**What you will do:** Carry on the court passage about limitation periods and accrual dates from its last sentence.

**Extract:**
──────
We have found no case in which we have squarely held that an otherwise reasonable limitation period may be rendered unreasonable by an inappropriate accrual date. We think, however, that the law was correctly stated in Judge Crane's dissenting opinion in Continental Leather Co.: "[T]he period of time within which an action must be brought . . . should be fair and reasonable, in view of the circumstances of each particular case . . . . The circumstances, not the time, must be the determining factor" (259 NY at 622-623). While that rule was stated in a dissent, the majority, in affirming without opinion, apparently disagreed not with the principle but with its application to the case. The Appellate Division opinion that we affirmed in Continental Leather stated essentially the same rule in saying that the issue was whether the plaintiff had "a reasonable opportunity to commence its action within the period of limitation" (Continental Leather Co. v Liverpool, Brazil & Riv. Plate Steam Nav. Co., Ltd., 234 App Div 386, 387 [2d Dept 1932]).
──────
**Dataset entries:**
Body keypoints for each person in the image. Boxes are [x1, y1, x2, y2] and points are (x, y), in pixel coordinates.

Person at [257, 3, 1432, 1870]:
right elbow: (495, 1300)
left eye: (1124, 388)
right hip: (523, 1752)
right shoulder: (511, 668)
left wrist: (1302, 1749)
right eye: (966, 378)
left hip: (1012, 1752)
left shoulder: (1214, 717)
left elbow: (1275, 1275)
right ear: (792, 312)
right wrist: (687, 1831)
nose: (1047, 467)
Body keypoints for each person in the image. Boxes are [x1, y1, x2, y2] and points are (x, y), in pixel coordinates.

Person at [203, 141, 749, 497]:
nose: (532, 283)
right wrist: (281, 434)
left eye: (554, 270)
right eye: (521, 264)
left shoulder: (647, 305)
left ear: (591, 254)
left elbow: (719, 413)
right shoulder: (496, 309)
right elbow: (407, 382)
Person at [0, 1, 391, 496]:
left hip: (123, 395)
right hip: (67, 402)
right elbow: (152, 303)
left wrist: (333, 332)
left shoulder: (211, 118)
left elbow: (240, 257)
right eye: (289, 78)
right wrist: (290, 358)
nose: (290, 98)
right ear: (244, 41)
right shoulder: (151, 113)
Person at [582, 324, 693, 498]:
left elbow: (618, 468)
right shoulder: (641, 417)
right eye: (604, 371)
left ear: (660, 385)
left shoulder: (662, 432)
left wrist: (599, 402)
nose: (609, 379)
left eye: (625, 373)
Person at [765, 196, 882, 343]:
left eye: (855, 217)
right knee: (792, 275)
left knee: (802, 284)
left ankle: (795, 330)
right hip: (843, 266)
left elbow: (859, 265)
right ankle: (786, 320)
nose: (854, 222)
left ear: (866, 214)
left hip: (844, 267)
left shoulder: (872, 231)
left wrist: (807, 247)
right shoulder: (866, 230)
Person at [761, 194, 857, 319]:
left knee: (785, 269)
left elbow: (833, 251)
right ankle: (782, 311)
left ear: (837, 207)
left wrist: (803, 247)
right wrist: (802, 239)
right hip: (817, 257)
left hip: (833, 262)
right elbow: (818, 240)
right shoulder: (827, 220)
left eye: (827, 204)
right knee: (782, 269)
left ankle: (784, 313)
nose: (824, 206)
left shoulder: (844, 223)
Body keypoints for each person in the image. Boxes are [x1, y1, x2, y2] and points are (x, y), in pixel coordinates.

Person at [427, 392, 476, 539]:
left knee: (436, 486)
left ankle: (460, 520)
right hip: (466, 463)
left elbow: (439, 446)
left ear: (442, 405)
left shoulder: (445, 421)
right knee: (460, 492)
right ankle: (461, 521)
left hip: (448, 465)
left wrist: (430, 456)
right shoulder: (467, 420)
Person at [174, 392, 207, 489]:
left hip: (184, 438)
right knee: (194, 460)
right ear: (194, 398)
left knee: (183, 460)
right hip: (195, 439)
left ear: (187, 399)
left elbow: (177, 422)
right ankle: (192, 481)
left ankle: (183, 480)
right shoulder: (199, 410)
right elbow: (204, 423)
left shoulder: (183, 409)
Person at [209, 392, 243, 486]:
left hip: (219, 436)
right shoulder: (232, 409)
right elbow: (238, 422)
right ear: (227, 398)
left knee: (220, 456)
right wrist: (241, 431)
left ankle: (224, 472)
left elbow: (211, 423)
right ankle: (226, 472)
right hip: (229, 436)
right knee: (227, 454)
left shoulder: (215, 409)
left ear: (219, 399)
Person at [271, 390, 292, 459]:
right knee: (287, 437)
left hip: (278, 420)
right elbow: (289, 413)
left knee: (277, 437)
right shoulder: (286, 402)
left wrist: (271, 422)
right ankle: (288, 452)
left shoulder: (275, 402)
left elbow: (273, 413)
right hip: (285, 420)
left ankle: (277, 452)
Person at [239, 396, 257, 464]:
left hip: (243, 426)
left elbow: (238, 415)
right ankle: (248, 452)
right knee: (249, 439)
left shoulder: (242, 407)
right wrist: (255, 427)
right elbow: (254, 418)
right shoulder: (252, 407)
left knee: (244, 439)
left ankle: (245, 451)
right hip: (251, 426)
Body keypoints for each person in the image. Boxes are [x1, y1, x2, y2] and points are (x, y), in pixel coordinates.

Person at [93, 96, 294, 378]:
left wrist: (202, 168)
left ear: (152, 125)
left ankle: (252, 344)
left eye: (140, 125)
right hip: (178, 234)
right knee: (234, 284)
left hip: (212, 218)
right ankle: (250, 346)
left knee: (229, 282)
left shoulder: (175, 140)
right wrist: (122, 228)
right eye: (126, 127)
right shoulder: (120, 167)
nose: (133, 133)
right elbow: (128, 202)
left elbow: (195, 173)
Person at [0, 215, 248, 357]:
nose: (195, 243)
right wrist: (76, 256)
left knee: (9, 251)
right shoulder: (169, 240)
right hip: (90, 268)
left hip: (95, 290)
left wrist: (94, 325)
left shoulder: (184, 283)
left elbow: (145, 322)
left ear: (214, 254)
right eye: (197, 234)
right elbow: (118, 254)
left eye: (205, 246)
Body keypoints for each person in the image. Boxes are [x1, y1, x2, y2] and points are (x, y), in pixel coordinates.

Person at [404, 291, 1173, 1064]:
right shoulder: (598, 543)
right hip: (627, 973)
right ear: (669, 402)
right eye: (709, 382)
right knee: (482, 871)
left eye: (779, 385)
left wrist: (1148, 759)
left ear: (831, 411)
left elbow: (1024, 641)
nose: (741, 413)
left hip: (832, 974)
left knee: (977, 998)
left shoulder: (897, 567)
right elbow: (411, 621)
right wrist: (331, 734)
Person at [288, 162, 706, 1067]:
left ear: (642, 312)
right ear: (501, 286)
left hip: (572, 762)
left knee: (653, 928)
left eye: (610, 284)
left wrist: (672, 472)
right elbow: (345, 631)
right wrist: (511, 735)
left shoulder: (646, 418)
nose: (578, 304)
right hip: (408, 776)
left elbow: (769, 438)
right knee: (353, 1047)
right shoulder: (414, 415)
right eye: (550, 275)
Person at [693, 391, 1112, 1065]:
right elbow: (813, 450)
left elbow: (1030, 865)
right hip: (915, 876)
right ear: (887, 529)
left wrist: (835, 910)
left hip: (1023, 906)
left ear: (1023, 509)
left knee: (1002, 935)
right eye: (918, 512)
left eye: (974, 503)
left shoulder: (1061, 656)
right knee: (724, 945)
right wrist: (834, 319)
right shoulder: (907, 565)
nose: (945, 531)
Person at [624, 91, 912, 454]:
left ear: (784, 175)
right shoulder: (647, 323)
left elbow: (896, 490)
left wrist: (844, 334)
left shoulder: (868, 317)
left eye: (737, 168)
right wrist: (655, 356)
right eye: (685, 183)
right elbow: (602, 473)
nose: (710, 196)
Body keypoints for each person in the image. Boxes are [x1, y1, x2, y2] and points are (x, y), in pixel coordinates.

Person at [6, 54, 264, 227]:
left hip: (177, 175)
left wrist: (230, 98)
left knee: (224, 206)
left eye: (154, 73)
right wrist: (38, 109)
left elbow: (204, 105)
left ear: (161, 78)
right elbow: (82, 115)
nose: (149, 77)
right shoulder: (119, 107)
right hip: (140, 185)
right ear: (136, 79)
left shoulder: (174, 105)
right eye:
──────
**Answer below:**
Blitman also supports our holding here. In that case, we enforced an agreed-upon twelve-month limitation period, rejecting the insured's argument that it was "commercially unreasonable" under the circumstances (66 NY2d at 823). But in doing so, we pointed out that the policy enabled the insured to "protect itself by . . . beginning an action before expiration of the limitation period" (id.). Here, the insured did begin an action on the last day of the limitation period — and the insurer successfully argued that that action was brought too soon. It is unreasonable for it now to say, as it in substance does, that a day later would have been too late.
Of course, who's to say when it is that insured property "cannot reasonably be replaced" within two years after its damage or destruction? What test or standard will be utilized to assess whether the reasons given for such delay are reasonable? And does the court's use of the adverb "reasonably" mean that all disputes over a more than two-year delay in repair or replacement will involve one or more questions of fact, not amenable to summary disposition on motion? We shall see.